Cina: primo investitore in startup israeliane

Le startup israeliane attraggono sempre più investitori e quelli cinesi sono sicuramente quelli più interessati.

Il 2015 è stato un ano record per gli investimenti in Israele. Nella prima metà dell’anno, 342 aziende hanno raccolto $2,1 miliardi. Le banche d’investimenti come Blackstone, Silverlake, KKR, Apax Partners, TPG, JPMorgan e Morgan Stanley, sono le prime ad investire in startup made in Israel.

Ma sono gli investitori cinesi coloro che stanno scommettendo sempre di più in questo ambito, sia prendendo quote di fondi di investimento israeliani sia investendo direttamente in startup. Nel 2015 sono previsti circa $4 miliardi d’investimento, 500 dei quali saranno effettuati da investitori cinesi.

Waze, acquisita da Google nel 2013 per $1 miliardo, fu l’inizio di una lunga serie di acquisizioni da parte delle multinazionali. Il giapponese Rakuten acquistò Viber per $900 milioni nel 2014.

Incoraggiati da questi esempi di successo, gli imprenditori di oggi non vogliono vendere per milioni di dollari: Essi mirano ai miliardi. Le aziende che sono state valutate oltre il miliardo sono: Taboola IronSource, Outbrain, Mobileye, Wix e molte altre.

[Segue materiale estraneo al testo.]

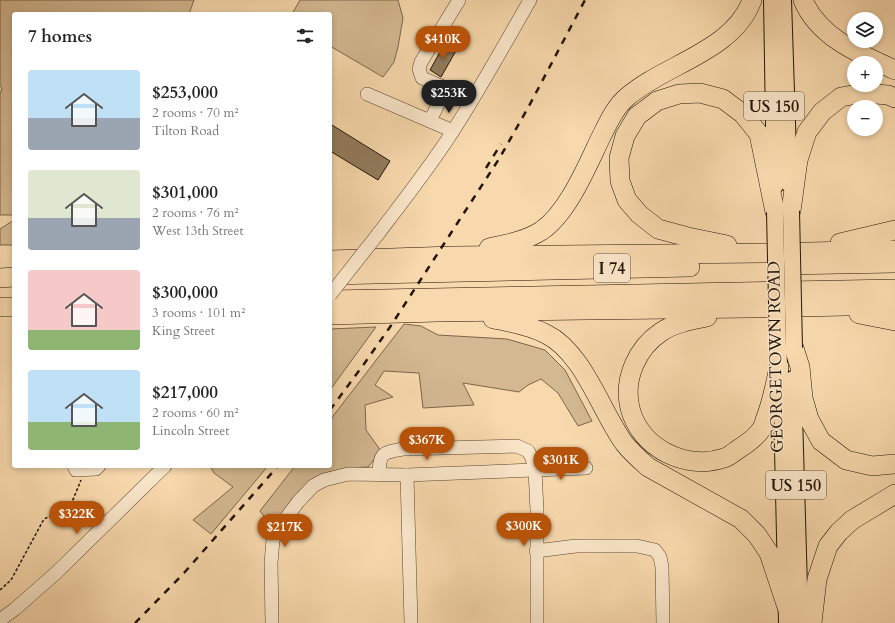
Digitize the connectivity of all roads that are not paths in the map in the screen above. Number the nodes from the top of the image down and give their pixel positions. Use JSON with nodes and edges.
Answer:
{"nodes":[{"id":1,"x":459,"y":0,"type":"edge"},
{"id":2,"x":530,"y":0,"type":"edge"},
{"id":3,"x":752,"y":0,"type":"edge"},
{"id":4,"x":772,"y":0,"type":"edge"},
{"id":5,"x":783,"y":0,"type":"edge"},
{"id":6,"x":803,"y":0,"type":"edge"},
{"id":7,"x":895,"y":70,"type":"edge"},
{"id":8,"x":367,"y":94,"type":"dead end"},
{"id":9,"x":895,"y":98,"type":"edge"},
{"id":10,"x":430,"y":121,"type":"junction"},
{"id":11,"x":453,"y":132,"type":"junction"},
{"id":12,"x":783,"y":211,"type":"junction"},
{"id":13,"x":895,"y":230,"type":"edge"},
{"id":14,"x":895,"y":250,"type":"edge"},
{"id":15,"x":806,"y":251,"type":"junction"},
{"id":16,"x":766,"y":253,"type":"junction"},
{"id":17,"x":453,"y":256,"type":"junction"},
{"id":18,"x":332,"y":260,"type":"edge"},
{"id":19,"x":895,"y":263,"type":"edge"},
{"id":20,"x":332,"y":275,"type":"edge"},
{"id":21,"x":12,"y":277,"type":"edge"},
{"id":22,"x":0,"y":278,"type":"edge"},
{"id":23,"x":12,"y":281,"type":"edge"},
{"id":24,"x":0,"y":282,"type":"edge"},
{"id":25,"x":895,"y":289,"type":"edge"},
{"id":26,"x":332,"y":292,"type":"edge"},
{"id":27,"x":332,"y":300,"type":"edge"},
{"id":28,"x":895,"y":305,"type":"edge"},
{"id":29,"x":0,"y":307,"type":"edge"},
{"id":30,"x":12,"y":307,"type":"edge"},
{"id":31,"x":816,"y":307,"type":"junction"},
{"id":32,"x":748,"y":308,"type":"junction"},
{"id":33,"x":438,"y":312,"type":"junction"},
{"id":34,"x":332,"y":315,"type":"edge"},
{"id":35,"x":895,"y":321,"type":"edge"},
{"id":36,"x":786,"y":348,"type":"junction"},
{"id":37,"x":779,"y":367,"type":"junction"},
{"id":38,"x":895,"y":464,"type":"edge"},
{"id":39,"x":80,"y":468,"type":"edge"},
{"id":40,"x":97,"y":468,"type":"edge"},
{"id":41,"x":163,"y":468,"type":"edge"},
{"id":42,"x":586,"y":468,"type":"dead end"},
{"id":43,"x":534,"y":470,"type":"junction"},
{"id":44,"x":379,"y":474,"type":"junction"},
{"id":45,"x":407,"y":475,"type":"junction"},
{"id":46,"x":895,"y":494,"type":"edge"},
{"id":47,"x":536,"y":551,"type":"junction"},
{"id":48,"x":787,"y":615,"type":"edge"},
{"id":49,"x":0,"y":620,"type":"edge"},
{"id":50,"x":272,"y":623,"type":"edge"},
{"id":51,"x":411,"y":623,"type":"edge"},
{"id":52,"x":538,"y":623,"type":"edge"},
{"id":53,"x":663,"y":623,"type":"edge"},
{"id":54,"x":800,"y":623,"type":"edge"},
{"id":55,"x":812,"y":623,"type":"edge"}],
"edges":[{"from":1,"to":10,"type":"street"},
{"from":2,"to":11,"type":"street"},
{"from":3,"to":17,"type":"highway"},
{"from":4,"to":12,"type":"main road","number":"US 150"},
{"from":5,"to":12,"type":"main road","number":"US 150"},
{"from":6,"to":7,"type":"highway"},
{"from":8,"to":10,"type":"street"},
{"from":9,"to":12,"type":"highway"},
{"from":10,"to":11,"type":"street"},
{"from":11,"to":26,"type":"street","bridge":true},
{"from":12,"to":16,"type":"highway"},
{"from":12,"to":36,"type":"main road","name":"GEORGETOWN ROAD","number":"US 150","bridge":true},
{"from":13,"to":15,"type":"highway"},
{"from":14,"to":15,"type":"highway"},
{"from":15,"to":16,"type":"highway"},
{"from":16,"to":17,"type":"highway"},
{"from":17,"to":18,"type":"highway"},
{"from":19,"to":20,"type":"highway","number":"I 74"},
{"from":21,"to":22,"type":"highway"},
{"from":23,"to":24,"type":"highway"},
{"from":25,"to":27,"type":"highway","number":"I 74"},
{"from":28,"to":31,"type":"highway"},
{"from":29,"to":30,"type":"highway"},
{"from":31,"to":32,"type":"highway"},
{"from":31,"to":35,"type":"highway"},
{"from":32,"to":33,"type":"highway"},
{"from":32,"to":37,"type":"highway"},
{"from":33,"to":34,"type":"highway"},
{"from":33,"to":48,"type":"highway"},
{"from":36,"to":37,"type":"main road","name":"GEORGETOWN ROAD","number":"US 150"},
{"from":36,"to":38,"type":"highway"},
{"from":36,"to":54,"type":"main road","name":"GEORGETOWN ROAD","number":"US 150"},
{"from":37,"to":48,"type":"main road","name":"GEORGETOWN ROAD","number":"US 150"},
{"from":39,"to":40,"type":"street"},
{"from":41,"to":49,"type":"street"},
{"from":42,"to":43,"type":"street"},
{"from":43,"to":44,"type":"street"},
{"from":43,"to":45,"type":"street"},
{"from":43,"to":47,"type":"street"},
{"from":44,"to":45,"type":"street"},
{"from":44,"to":50,"type":"street"},
{"from":45,"to":51,"type":"street"},
{"from":46,"to":55,"type":"highway"},
{"from":47,"to":52,"type":"street"},
{"from":47,"to":53,"type":"street"}]}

I paesi asiatici confermano la loro presenza in Israele. Il 2015 ha visto crescere l’interesse da parte di Giappone, India e Corea del Sud per le tecnologie israeliane in tutti i settori (AdTech, tecnologia finanziaria, ambientale, medica, nanotecnologie e sicurezza informatica). Ma la Cina supera di gran lunga i suoi concorrenti asiatici in Israele. Giganti come Baidu e Alibaba investono moltissimo in startup israeliane. Anche i fondi di investimento stanno emergendo in Israele, come la Horizon Ventures, creata dal miliardario Li Ka Shing che ha già investito in 29 startup. Oltre a questi massicci investimenti, il magnate ha anche donato $130 milioni al Technion di Haifa, dimostrando la sua piena fiducia nelle tecnologie israeliane.